A Sanofi, com base na pesquisa mencionada, lançou a iniciativa “Um Milhão de Diálogos (UMD)” para abordar a lacuna de confiança dos grupos minorizados, promovendo reflexões e resoluções coletivas com o setor de saúde. Até 2030, a empresa investirá 50 milhões de euros globalmente nesse projeto.
“No primeiro ano do UMD, mais de 100 pessoas foram ouvidas, incluindo colaboradores da Sanofi e representantes de governos e instituições de saúde. A partir dessa rede de diálogos, estamos catalogando dados para fundamentar o segundo ano do programa, focando em recomendações de políticas públicas para reduzir a lacuna de confiança e desigualdade na saúde,” explica Neila Lopes, head de Diversidade e Cultura na Sanofi.
A pesquisa da Sanofi revelou que mais de um terço dos entrevistados acredita que “não ser ouvido” é a principal razão para sua desconfiança.
“O preconceito é uma barreira significativa.
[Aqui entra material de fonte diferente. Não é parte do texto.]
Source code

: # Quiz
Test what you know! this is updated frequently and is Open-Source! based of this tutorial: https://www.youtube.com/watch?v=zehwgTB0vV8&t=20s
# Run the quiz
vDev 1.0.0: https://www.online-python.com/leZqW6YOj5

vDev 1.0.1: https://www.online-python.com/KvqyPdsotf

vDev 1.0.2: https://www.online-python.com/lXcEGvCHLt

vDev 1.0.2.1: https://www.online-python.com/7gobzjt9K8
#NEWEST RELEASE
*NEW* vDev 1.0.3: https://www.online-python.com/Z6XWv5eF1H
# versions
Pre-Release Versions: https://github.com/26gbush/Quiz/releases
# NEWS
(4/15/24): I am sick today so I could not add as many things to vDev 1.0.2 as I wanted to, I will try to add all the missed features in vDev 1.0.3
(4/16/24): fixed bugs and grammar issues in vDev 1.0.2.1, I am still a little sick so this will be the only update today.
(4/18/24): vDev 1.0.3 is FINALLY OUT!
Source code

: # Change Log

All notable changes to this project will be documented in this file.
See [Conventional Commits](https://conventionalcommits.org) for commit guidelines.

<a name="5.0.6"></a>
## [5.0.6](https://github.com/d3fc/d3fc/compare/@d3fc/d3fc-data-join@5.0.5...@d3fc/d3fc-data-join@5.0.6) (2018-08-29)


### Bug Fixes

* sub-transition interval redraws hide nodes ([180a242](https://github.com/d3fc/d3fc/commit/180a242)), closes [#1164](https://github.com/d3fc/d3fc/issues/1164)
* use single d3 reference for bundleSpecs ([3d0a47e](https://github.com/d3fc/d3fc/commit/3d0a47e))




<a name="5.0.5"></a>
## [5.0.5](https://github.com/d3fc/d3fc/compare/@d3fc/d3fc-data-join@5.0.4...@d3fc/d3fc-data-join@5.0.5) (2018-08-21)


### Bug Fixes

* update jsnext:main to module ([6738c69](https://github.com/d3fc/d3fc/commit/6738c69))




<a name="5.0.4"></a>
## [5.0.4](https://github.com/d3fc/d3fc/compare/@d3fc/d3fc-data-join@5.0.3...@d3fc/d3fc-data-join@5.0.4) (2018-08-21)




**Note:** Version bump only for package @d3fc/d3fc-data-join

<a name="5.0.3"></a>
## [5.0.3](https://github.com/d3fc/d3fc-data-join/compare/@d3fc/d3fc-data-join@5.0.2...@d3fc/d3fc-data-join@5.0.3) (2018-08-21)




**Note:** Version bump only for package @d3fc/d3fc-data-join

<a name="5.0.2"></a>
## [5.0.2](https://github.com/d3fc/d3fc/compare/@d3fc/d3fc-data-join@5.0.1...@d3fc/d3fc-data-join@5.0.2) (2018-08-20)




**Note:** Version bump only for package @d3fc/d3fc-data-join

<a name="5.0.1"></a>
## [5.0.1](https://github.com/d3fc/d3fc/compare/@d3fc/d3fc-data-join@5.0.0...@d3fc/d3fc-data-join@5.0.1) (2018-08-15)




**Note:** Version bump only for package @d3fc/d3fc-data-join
O atendimento médico deve incluir empatia, escuta ativa e letramento. Queremos treinar profissionais para identificar e superar vieses inconscientes e melhorar a experiência do paciente,” diz Neila.
A Tuinda Care, uma start-up de saúde digital, também contribui para aumentar o acesso à saúde por meio da telemedicina. Utilizando o dispositivo TytoCare, é possível realizar exames físicos a distância e armazenar digitalmente o histórico dos pacientes, permitindo atendimento a populações em áreas remotas e respeitando suas particularidades culturais.
“A solução possibilita atendimento a comunidades indígenas em locais remotos, onde há escassez de transporte e infraestrutura para exames. Os exames são realizados por agentes locais e enviados em tempo real para profissionais de saúde remotos para avaliação e tratamento,” afirma Fábio Mattoso, CEO da Tuinda Care.
Políticas Públicas e Seus Efeitos
Nas últimas décadas, o SUS desenvolveu políticas específicas para várias populações:
- População negra (Política Nacional de Saúde Integral da População Negra em 2009);
- População do Campo e das Florestas (Política Nacional de Saúde Integral das Populações do Campo e da Floresta em 2011);
- População Cigana/Romani (Política Nacional de Atenção Integral à Saúde do Povo Cigano/Romani em 2018);
- População indígena (Política Nacional de Atenção à Saúde dos Povos Indígenas em 2002);
- População LGBTQIAPN+ (Política Nacional de Saúde Integral de Lésbicas, Gays, Bissexuais, Travestis e Transgêneros em 2011);
- Pessoas com deficiência (Política Nacional de Saúde da Pessoa com Deficiência em 2002).
“Apesar dos avanços representados por essas políticas, há problemas em sua aplicação. Por exemplo, a PNSIPN foi instituída há mais de 15 anos, mas apenas 32% dos municípios a incorporaram em seus planejamentos de saúde até 2021,” comenta Julia.
Ela observa que ainda há falta de preparo na formação médica para lidar com grupos específicos, como o desconhecimento das práticas tradicionais e a LGBTfobia institucional.
“É essencial alocar recursos especificamente para a saúde das populações minorizadas e melhorar a formação dos profissionais para lidar com suas necessidades.”
A perda de confiança no sistema de saúde pode levar à falta de acesso a cuidados preventivos, resultando no agravamento de doenças e sobrecarregando o sistema. Maria Alice acredita que fortalecer parcerias público-privadas é crucial para ampliar o acesso à saúde e promover práticas clínicas efetivas e sustentáveis.
“Isso permitirá ampliar o acesso à saúde, compartilhando as melhores evidências científicas e garantindo uma prática clínica humanizada e sustentável em cada localidade,” conclui Maria Alice.